** Data for processing follows **

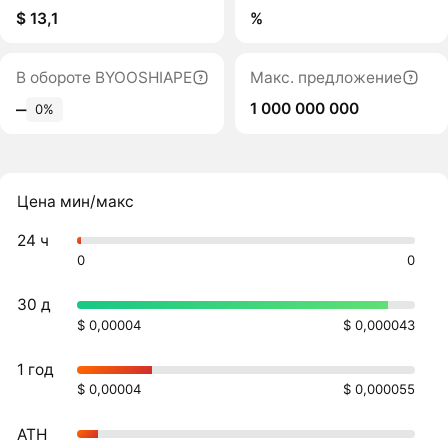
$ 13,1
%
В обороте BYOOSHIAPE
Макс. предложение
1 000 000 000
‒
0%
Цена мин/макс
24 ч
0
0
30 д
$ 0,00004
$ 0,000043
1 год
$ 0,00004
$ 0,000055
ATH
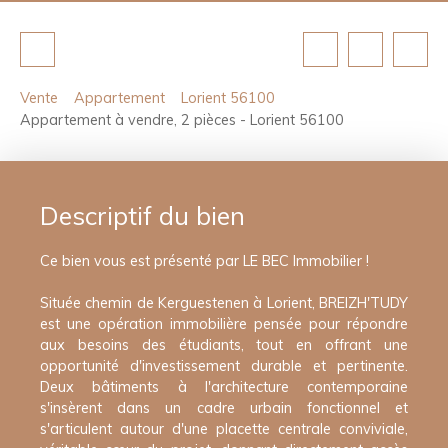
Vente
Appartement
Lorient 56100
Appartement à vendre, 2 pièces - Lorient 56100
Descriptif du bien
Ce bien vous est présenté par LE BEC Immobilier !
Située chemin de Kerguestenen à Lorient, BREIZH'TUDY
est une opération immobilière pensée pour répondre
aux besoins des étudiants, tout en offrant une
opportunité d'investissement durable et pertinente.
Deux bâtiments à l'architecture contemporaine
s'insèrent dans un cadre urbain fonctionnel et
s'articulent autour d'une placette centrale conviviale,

** End of Data for processing **
** Data for processing follows **

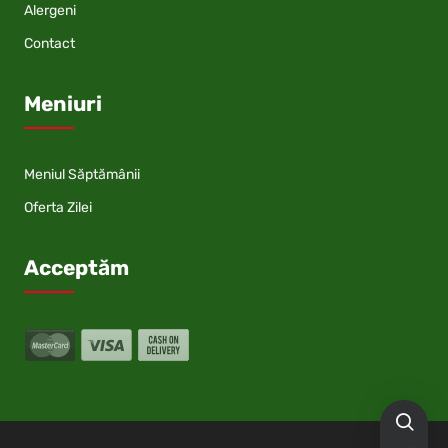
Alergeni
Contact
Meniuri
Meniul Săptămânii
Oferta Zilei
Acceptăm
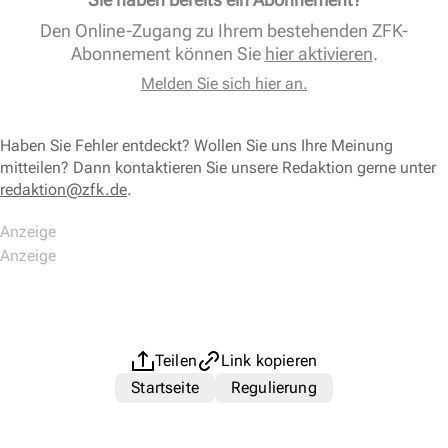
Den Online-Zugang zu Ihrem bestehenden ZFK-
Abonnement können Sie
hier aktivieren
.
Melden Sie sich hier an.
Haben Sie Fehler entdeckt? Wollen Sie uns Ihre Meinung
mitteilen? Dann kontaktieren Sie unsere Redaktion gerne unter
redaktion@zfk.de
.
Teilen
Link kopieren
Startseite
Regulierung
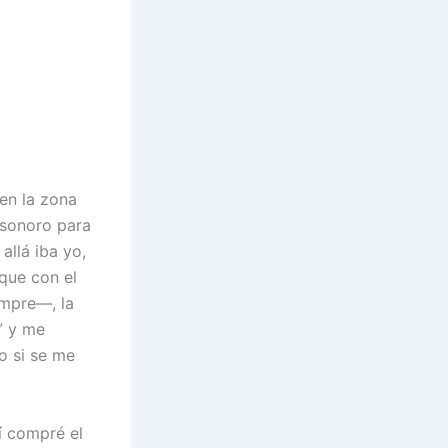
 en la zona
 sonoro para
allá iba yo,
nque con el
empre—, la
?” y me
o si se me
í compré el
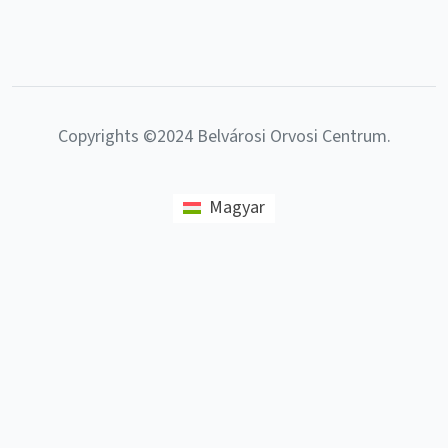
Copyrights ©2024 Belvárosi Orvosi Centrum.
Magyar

** End of Data for processing **

**Assignment**
Collect every line above that contains the word "bien", copying each one in full, and treat case as significant.

**The answer**
Descriptif du bien
Ce bien vous est présenté par LE BEC Immobilier !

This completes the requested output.